View from Brighton Beach B/Q Platform, January 2019
View from Brighton Beach B/Q Platform, January 2019

This site seeks to answer one question and one question alone: “Where is Steve?”

The answer: I’m in New York City.

So, how did I come to this place, what are my thoughts and feelings about it? How long can I continue to tease thus? To answer these questions, I henceforth christen this the first in a series of posts tentatively entitled “NYC Days.” And get started we will!

Origins

I could start telling this story with the day I moved to New York. A friend and I finished splitting bottle of rosé around 3 AM, after which I had to take a 6 AM flight, which became a 10 AM flight thanks to all of the security being on strike at the Berlin Airport. After four hours of bleary-eyed wandering and sandwich consumption, ridiculously exorbidant baggage fees, and a trans-Atlantic flight, I emerged from John F. Kennedy airport, and braved a ludicrously unruly taxi line as I valiantly struggled to find a Lyft that could deliver me to my sister’s air mattress.

Of course, that’s less an NYC story, and more a tale of how ludicrously out of it I can be whilst still enjoying a Danish hotdog. So, perhaps somewhere else would make a better start.

There was that time I went to NYC as a child*, seeing the world as a child, looking upon Manhattan, and quietly wondering what it would be like to live in such an “urban” environment. But, living in NYC wasn’t really something I was dreaming about. If it was, I’d probably spend less time languishing in urban ennui. Maybe.

* okay, I was 14
Statue of Liberty, 2007 - this is the single nicest photo of myself I could find from that trip...
Statue of Liberty, 2007 - this is the single nicest photo of myself I could find from that trip...
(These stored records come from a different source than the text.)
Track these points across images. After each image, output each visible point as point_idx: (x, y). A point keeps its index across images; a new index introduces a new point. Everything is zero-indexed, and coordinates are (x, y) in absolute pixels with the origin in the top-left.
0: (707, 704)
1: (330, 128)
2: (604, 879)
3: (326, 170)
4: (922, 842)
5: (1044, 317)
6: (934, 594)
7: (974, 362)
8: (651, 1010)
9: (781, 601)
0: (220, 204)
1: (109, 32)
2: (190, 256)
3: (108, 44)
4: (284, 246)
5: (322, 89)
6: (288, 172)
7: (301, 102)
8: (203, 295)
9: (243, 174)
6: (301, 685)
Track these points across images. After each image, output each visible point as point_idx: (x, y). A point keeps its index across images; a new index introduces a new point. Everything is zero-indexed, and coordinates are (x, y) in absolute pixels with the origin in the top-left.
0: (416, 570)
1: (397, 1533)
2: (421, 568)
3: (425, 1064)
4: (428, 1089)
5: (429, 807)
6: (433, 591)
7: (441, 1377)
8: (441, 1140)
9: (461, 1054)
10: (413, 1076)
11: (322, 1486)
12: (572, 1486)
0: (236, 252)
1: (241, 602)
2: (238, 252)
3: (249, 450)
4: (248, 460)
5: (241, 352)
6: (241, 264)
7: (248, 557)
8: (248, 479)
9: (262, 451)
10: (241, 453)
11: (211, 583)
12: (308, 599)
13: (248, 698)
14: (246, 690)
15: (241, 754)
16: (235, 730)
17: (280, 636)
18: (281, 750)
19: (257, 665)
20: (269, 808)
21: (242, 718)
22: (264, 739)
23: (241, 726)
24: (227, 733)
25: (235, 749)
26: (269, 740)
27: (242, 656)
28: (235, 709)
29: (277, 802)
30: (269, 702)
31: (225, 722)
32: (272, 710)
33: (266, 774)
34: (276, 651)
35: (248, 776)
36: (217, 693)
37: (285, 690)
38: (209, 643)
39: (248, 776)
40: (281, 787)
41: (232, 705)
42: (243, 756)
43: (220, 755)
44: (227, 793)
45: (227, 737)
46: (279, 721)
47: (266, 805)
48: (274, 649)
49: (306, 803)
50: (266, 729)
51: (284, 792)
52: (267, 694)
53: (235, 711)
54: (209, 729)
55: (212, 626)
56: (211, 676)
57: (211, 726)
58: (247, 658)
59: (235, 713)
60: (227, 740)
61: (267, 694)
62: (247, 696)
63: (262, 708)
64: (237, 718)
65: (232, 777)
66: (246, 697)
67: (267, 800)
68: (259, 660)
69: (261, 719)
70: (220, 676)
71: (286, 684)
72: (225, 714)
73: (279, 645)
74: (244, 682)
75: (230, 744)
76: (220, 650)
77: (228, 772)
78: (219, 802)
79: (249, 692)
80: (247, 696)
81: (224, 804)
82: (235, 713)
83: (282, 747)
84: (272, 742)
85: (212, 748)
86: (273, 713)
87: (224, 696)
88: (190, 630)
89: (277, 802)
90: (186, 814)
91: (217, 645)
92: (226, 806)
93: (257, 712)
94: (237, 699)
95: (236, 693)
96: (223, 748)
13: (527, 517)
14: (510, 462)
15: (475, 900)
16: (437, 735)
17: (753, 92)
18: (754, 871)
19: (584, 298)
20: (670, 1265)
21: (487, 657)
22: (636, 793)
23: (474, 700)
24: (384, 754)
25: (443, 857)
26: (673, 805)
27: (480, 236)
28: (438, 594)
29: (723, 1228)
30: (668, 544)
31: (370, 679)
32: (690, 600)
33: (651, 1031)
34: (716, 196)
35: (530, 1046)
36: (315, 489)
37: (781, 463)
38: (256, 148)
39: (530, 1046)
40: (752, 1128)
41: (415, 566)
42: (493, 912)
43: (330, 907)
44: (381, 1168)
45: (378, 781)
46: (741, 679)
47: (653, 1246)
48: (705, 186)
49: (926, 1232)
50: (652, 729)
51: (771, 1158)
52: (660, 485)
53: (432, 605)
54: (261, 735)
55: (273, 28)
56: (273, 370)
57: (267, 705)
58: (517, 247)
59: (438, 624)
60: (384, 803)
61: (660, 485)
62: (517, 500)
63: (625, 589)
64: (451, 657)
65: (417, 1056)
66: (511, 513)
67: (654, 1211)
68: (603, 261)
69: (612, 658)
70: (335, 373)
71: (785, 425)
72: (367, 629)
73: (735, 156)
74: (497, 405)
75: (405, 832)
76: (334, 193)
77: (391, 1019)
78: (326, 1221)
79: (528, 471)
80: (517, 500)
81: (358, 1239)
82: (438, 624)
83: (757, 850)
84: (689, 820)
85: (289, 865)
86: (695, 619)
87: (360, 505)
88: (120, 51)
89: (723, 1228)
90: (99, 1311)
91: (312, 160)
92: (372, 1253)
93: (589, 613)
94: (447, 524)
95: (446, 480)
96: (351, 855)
More reasonably, though, I could point to a series of NYC jaunts I took over the years, often involving the overnight Megabus and some quality time with my sister.

One particular jaunt struck a chord. But it probably needs enough contextualization that I should split this off into a separate paragraph.

Brighton Beach, Brooklyn, Autumn 2019
Brighton Beach, Brooklyn, Autumn 2019

Reverse Culture Shock is the WOOOORST

From 2015-2016, I was teaching English in Tokat, Turkey on an ETA grant. Afterwards, I was trying to figure out the next best thing to do. I returned home for the summer (or possibly longer?), and was suffering from quite a lot of reverse culture shock. And so I happened to go to NYC, and make plans to meet up with Sherri, who was a former Turkish classmate, and former English teacher in Turkey herself.

Sherri chose the restaurant.

I don’t think she could have made a better choice.

Cafe at Your Mother-In-Law is a Uyghur-Uzbek-Korean restaurant located in Brighton Beach, Brooklyn.

I haven’t been there since and it was 3.5 years ago, so I can’t really sit down and write a review of the meal. Instead, I will link to the review from Eat The World NYC, a lovely blog that really gets around a lot.

Punctuality: A Severe Character Flaw

My parents are perennially early to things, and though I try to be as exactly on time as I can, it’s difficult, particularly when one factors in public transit. Strangely, I recall it taking a long time to get from wherever I was staying. (White Plains?) to Brighton Beach. But, it was a lovely trip on the Q train. And by lovely I mean, a long enough trip that I made goddamned sure I was early…

Which meant I had time to explore.

And by god. Did I have time to explore.

For starters, Brighton Beach is full of little shops, selling a lot of things that I recognized well from Turkey or Georgia, things which seemed like they would be impossible to get elsewhere. Things like lots of kinds of tea I had never tried before, various kinds of kompot from Armenia and Azerbaijan, jars of food products, etc. Before I knew it I had wound up with quite a few shopping bags. Frankly, it was ridiculous.

Even better was being able to hear a mix of languages. The sound of Russian, and a smattering of Turkish brought a smile to my interculturally-deprived face.

Brighton Beach is also home to a beach. It’s not particularly nice, but it’s a beach!

And so, after my lovely dinner with Sherri, lengthy train ride north, and so on, NYC was firmly on the list of places I wouldn’t mind living at…

Selfie, Brighton Beach, Autumn 2019. Clearly my hair improved in the 12 years since that other picture of me.
Selfie, Brighton Beach, Autumn 2019. Clearly my hair improved in the 12 years since that other picture of me.